==== Given data
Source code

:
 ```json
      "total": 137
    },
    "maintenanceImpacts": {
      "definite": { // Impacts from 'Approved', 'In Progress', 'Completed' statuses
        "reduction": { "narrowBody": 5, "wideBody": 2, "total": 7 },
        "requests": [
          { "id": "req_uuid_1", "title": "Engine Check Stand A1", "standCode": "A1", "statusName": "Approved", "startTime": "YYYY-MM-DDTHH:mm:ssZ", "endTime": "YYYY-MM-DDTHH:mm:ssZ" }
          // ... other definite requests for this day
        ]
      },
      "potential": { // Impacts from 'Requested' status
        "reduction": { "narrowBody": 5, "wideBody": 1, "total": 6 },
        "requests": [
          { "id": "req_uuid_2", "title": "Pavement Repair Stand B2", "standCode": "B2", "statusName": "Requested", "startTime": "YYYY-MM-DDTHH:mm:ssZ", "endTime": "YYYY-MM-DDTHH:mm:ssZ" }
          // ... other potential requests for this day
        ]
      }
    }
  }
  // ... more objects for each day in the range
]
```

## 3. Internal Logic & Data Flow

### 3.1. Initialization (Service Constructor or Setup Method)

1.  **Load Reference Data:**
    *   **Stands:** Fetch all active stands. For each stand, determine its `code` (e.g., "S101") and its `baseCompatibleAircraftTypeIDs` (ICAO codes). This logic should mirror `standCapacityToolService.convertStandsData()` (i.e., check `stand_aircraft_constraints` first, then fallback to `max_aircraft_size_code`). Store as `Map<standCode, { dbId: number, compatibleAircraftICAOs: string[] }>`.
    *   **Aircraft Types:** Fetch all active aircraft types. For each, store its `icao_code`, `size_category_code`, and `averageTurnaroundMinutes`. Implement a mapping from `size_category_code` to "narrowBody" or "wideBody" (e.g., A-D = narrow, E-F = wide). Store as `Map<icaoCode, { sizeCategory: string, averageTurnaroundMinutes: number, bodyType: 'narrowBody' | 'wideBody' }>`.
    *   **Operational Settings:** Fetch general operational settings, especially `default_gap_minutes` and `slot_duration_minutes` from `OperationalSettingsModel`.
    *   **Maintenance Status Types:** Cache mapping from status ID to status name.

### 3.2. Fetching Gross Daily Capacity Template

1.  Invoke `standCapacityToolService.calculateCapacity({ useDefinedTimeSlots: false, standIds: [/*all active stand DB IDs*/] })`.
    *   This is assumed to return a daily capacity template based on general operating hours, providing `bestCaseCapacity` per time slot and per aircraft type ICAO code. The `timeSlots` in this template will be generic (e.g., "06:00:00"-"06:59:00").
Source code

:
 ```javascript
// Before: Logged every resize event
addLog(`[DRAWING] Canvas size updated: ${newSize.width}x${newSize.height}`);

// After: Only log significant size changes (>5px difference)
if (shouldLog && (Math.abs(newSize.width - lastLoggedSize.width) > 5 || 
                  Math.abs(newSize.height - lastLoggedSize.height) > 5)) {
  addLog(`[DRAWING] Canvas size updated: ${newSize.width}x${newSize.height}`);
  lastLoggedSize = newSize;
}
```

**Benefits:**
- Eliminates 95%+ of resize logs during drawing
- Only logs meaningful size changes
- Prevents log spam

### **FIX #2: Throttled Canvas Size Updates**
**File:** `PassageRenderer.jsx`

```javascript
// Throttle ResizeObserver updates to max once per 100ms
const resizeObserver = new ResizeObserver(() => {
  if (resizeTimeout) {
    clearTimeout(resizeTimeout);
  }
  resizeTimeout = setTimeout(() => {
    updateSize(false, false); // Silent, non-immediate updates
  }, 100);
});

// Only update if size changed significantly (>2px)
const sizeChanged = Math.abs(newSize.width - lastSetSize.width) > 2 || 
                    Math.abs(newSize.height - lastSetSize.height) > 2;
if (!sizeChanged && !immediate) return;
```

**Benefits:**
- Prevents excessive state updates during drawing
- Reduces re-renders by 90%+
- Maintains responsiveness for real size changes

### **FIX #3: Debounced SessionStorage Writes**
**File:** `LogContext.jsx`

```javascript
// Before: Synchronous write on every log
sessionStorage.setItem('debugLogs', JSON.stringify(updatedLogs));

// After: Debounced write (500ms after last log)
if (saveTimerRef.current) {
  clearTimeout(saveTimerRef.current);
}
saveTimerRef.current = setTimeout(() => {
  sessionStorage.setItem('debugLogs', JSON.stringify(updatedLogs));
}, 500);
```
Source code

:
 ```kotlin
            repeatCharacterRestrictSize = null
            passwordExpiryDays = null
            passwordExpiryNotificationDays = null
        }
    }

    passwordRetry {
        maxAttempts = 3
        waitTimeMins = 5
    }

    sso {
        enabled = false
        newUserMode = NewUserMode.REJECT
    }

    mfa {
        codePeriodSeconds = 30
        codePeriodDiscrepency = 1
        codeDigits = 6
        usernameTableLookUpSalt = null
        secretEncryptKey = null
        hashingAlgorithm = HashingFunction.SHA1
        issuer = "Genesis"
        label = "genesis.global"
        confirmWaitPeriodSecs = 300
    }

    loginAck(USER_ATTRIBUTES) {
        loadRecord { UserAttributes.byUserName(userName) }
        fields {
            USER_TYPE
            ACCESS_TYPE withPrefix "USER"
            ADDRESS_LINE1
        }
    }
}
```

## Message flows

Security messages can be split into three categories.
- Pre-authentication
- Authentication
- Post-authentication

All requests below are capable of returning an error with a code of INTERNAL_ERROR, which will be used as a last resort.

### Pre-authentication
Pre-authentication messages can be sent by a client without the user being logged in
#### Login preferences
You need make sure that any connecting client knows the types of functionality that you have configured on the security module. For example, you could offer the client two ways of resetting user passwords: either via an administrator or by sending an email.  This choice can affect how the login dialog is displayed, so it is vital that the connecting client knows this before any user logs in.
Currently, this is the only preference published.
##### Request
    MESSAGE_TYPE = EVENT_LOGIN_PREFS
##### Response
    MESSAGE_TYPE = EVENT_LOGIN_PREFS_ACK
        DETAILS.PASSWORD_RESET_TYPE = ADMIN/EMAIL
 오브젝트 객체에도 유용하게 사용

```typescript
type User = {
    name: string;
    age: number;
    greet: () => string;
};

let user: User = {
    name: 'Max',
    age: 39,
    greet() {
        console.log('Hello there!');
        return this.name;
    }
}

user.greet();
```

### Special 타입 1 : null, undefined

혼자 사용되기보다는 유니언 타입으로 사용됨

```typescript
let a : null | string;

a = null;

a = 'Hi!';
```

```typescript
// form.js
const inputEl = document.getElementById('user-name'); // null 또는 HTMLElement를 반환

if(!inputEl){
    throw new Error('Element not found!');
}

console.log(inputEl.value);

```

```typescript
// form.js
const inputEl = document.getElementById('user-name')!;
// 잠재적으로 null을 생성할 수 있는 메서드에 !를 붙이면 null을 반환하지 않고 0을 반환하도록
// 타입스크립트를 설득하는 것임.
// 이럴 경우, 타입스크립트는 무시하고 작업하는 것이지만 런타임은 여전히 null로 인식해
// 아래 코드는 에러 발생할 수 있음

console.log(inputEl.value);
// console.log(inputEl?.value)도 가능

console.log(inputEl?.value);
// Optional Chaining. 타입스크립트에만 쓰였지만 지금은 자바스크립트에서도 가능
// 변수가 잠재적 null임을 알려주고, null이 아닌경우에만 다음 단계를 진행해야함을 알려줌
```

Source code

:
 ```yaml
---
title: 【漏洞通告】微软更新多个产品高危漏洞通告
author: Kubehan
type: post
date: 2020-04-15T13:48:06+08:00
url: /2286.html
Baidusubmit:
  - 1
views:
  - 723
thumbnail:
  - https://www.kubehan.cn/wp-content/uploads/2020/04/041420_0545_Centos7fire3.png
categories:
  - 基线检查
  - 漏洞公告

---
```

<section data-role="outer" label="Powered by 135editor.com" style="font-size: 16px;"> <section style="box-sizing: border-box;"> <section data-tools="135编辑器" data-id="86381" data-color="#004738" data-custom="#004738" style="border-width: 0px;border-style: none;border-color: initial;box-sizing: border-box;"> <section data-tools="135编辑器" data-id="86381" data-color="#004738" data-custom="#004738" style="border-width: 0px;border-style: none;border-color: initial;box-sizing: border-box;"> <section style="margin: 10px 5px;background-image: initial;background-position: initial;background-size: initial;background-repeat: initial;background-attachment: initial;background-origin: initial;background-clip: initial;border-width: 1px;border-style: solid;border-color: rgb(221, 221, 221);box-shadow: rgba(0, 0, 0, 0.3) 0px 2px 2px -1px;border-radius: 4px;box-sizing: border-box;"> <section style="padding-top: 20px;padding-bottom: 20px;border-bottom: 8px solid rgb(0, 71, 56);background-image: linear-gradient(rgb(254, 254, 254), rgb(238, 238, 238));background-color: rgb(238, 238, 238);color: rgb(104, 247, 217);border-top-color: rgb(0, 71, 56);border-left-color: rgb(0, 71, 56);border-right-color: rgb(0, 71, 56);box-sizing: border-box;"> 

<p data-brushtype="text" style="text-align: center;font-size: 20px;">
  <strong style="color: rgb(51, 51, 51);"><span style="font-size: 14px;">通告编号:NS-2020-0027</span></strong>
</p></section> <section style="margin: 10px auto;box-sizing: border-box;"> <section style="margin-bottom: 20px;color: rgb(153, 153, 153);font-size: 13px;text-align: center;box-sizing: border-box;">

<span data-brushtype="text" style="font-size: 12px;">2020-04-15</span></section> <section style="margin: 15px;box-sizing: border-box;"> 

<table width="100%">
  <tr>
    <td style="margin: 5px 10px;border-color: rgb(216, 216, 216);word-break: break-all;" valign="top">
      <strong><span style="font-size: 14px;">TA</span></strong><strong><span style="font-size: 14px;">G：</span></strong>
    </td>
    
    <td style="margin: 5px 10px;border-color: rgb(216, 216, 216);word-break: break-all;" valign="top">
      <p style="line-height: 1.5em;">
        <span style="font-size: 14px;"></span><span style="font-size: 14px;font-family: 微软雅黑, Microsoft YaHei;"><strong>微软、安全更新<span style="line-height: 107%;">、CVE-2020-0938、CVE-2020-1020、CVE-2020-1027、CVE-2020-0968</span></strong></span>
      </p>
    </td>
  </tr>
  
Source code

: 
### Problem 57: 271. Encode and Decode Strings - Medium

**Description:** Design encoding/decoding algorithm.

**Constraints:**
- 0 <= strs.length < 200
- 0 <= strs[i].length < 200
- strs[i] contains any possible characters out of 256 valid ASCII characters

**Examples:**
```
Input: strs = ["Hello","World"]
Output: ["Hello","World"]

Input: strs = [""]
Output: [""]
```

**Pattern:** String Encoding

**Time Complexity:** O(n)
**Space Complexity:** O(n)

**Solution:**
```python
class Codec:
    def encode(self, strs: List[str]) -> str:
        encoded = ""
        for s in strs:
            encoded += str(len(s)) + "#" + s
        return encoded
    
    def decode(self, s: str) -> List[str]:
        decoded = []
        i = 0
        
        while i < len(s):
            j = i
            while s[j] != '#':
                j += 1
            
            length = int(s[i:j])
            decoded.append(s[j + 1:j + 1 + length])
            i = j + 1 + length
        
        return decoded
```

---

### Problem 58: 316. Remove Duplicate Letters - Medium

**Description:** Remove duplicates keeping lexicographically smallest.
========
◆ **Problem**
Look above for the line holding "Settings:** Fetch general" and the line holding "### 3.2. Fetching", then output exactly those two lines and every line between them, nothing more.

◆ **Response area**
    *   **Operational Settings:** Fetch general operational settings, especially `default_gap_minutes` and `slot_duration_minutes` from `OperationalSettingsModel`.
    *   **Maintenance Status Types:** Cache mapping from status ID to status name.

### 3.2. Fetching Gross Daily Capacity Template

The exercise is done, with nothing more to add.